Forgiveness is a radical act of self-liberation.
When I first confronted the idea of forgiving others, I recoiled. The transgressions committed against me felt too vast, too devastating. But the longer I carried resentment, the clearer it became that the burden wasn’t theirs to bear; it was mine.
Forgiveness isn’t synonymous with forgetting. It doesn’t excuse the harm or demand reconciliation. Instead, forgiveness was about untangling myself from the grip of past wrongs. It was a gift of freedom I offered myself, an act of reclaiming my peace. And crucially, forgiveness extended to others began with forgiving myself—not for being imperfect, but for being human.
If you’re ready to turn your own adversity into a source of strength, here are practical steps I’ve found invaluable:
1. Start with Self-Awareness
Take time to sit quietly with your feelings, no matter how uncomfortable they may be. Journaling can help you articulate what’s weighing on you and what aspects of your life need healing.

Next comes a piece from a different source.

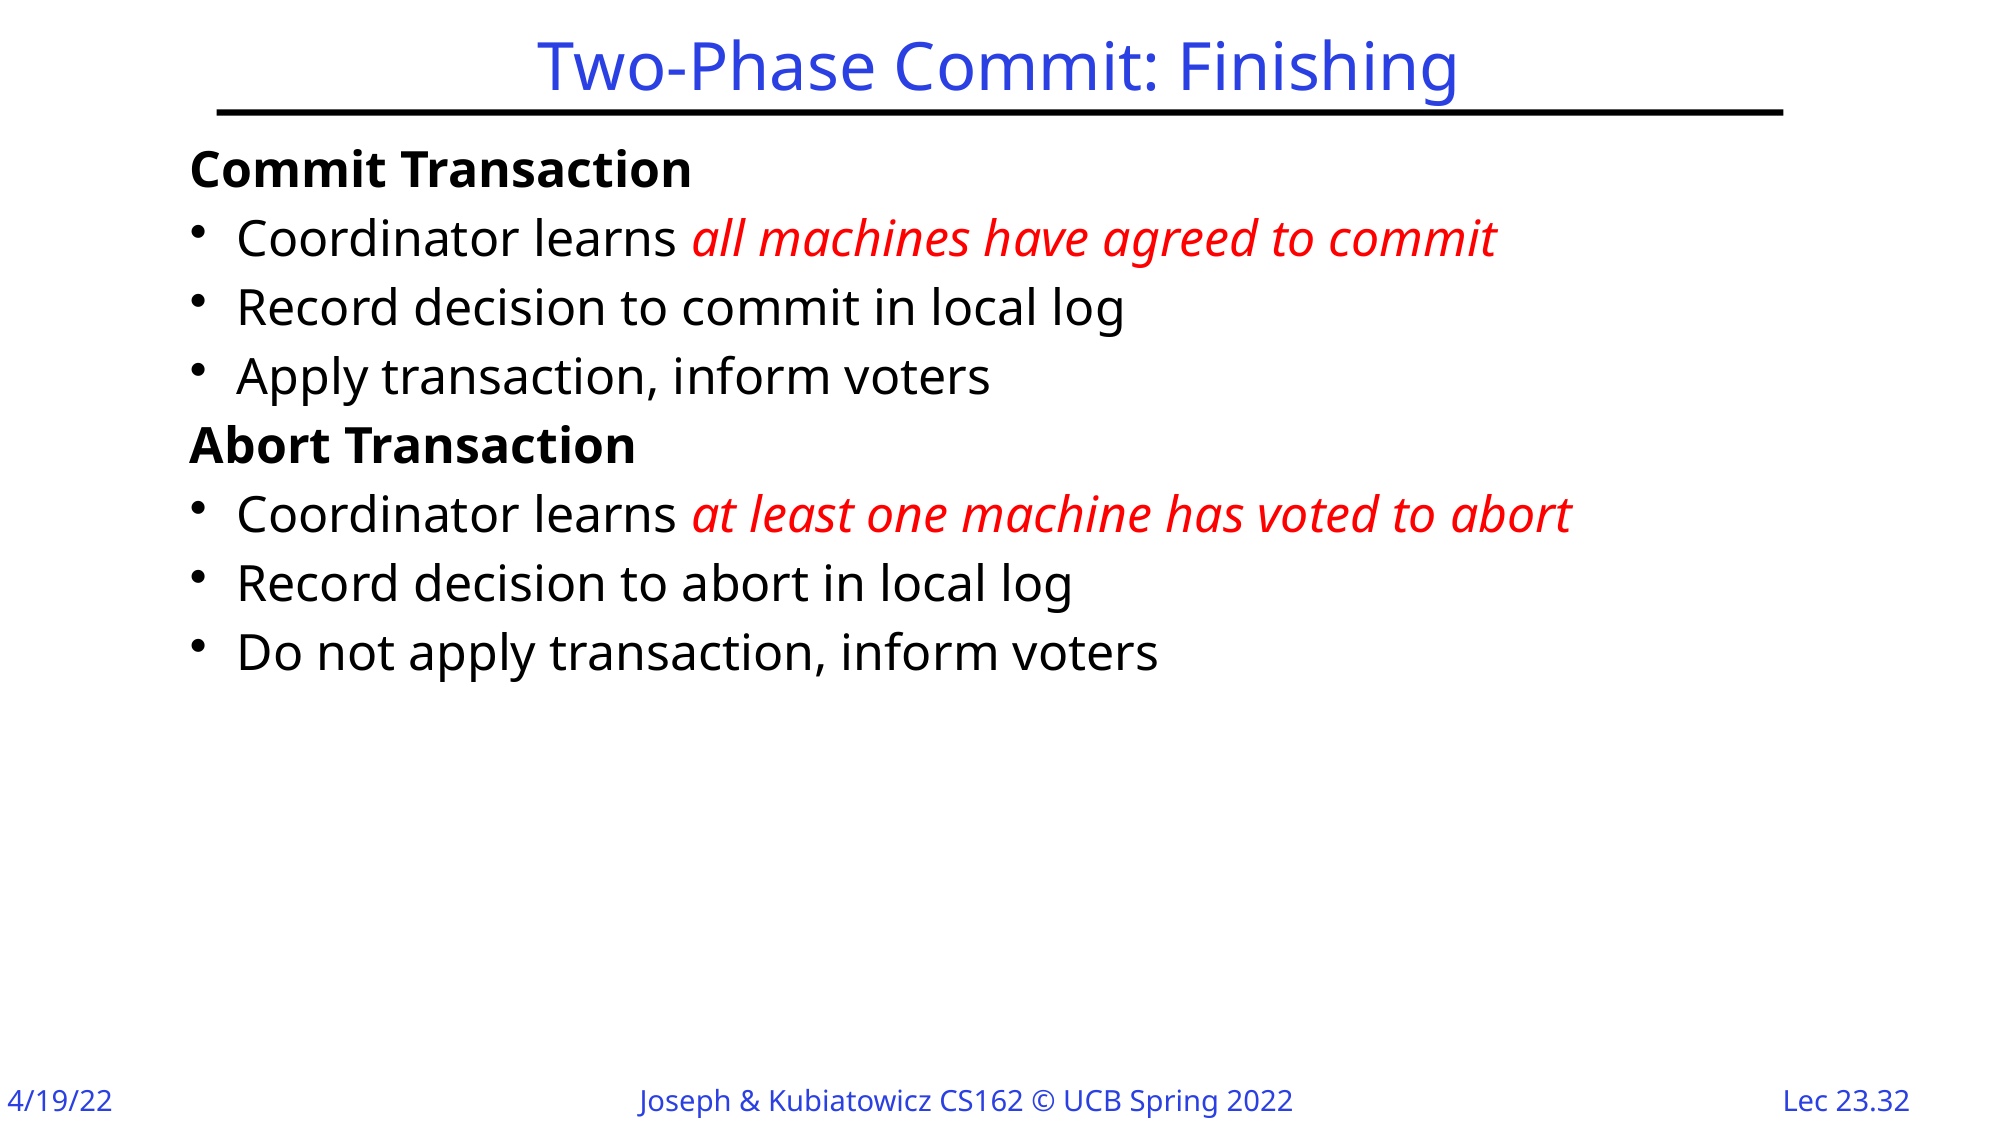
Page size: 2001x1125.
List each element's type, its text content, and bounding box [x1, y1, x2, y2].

list Commit Transaction Coordinator learns all machines have agreed to commit Record decision to commit in local log Apply transaction, inform voters Abort Transaction Coordinator learns at least one machine has voted to abort Record decision to abort in local log Do not apply transaction, inform voters [174, 137, 1913, 931]
title Two-Phase Commit: Finishing [216, 24, 1784, 113]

2. Practice Radical Self-Compassion
Treat yourself as you would a friend in distress. Allow yourself the freedom to stumble, grow, and reimagine your life.

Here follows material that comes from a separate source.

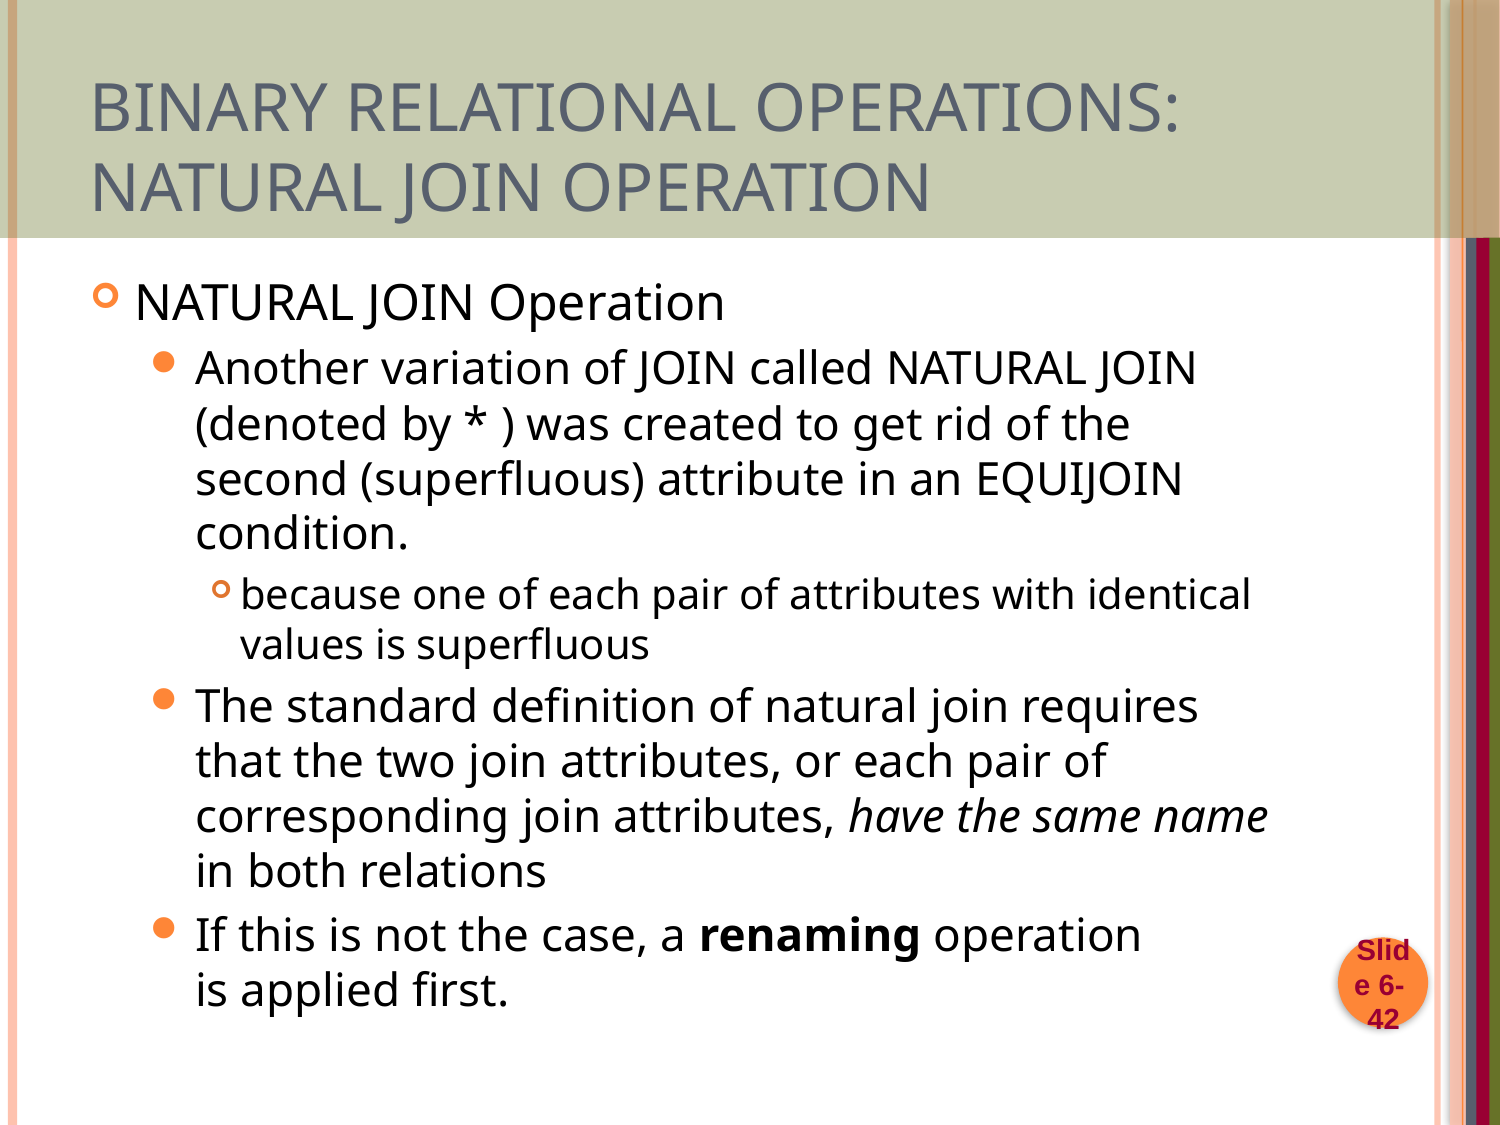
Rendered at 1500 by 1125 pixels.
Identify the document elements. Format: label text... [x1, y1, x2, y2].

list NATURAL JOIN Operation Another variation of JOIN called NATURAL JOIN (denoted by * ) was created to get rid of the second (superfluous) attribute in an EQUIJOIN condition. because one of each pair of attributes with identical values is superfluous The standard definition of natural join requires that the two join attributes, or each pair of corresponding join attributes, have the same name in both relations If this is not the case, a renaming operation is applied first. [75, 262, 1300, 1062]
slide_number Slide 6- 42 [1333, 940, 1434, 1026]
title Binary Relational Operations: NATURAL JOIN Operation [75, 45, 1300, 233]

3. Create Small Rituals of Self-Love
Commit to daily acts that show care for yourself. This could be as simple as steeping a favorite tea, meditating, or decluttering your space.
4. Write a Forgiveness Letter
Whether the letter is to someone else or yourself, put into words what is holding you back. You don’t have to send it; the act of writing alone can often bring clarity and release.
5. Redefine Your Story
Don’t allow your trauma to dictate the narrative of your life. Focus on how you’ve grown, what you’ve learned, and how your light can change someone else’s world.
6. Surround Yourself with a Supportive Community
Healing in isolation is a heavy undertaking. Find people who share your values and goals, or join a group that focuses on personal growth and recovery.
Adversity might shape us, but it needn’t define us. Even in the deepest moments of despair, there exists the potential for light. Transforming trauma into self-love and forgiveness doesn’t mean erasing the darkness; it means learning to hold it alongside the brightness. It’s a practice, a process, an ongoing act of self-discovery.
I encourage you to take these steps, not as a prescription but as an invitation to explore your own path toward healing. Share this blog post with someone who may need a glimmer of hope, or even just a sense of solidarity. Reflect on these insights and integrate them into your daily life. If you feel so inclined, leave a comment sharing your own experience; your light might guide someone else.
For more on self-love, forgiveness, and personal growth, talk with trusted advisors and friends, and explore other resources.
Together, we can create light even in life’s darkest corners.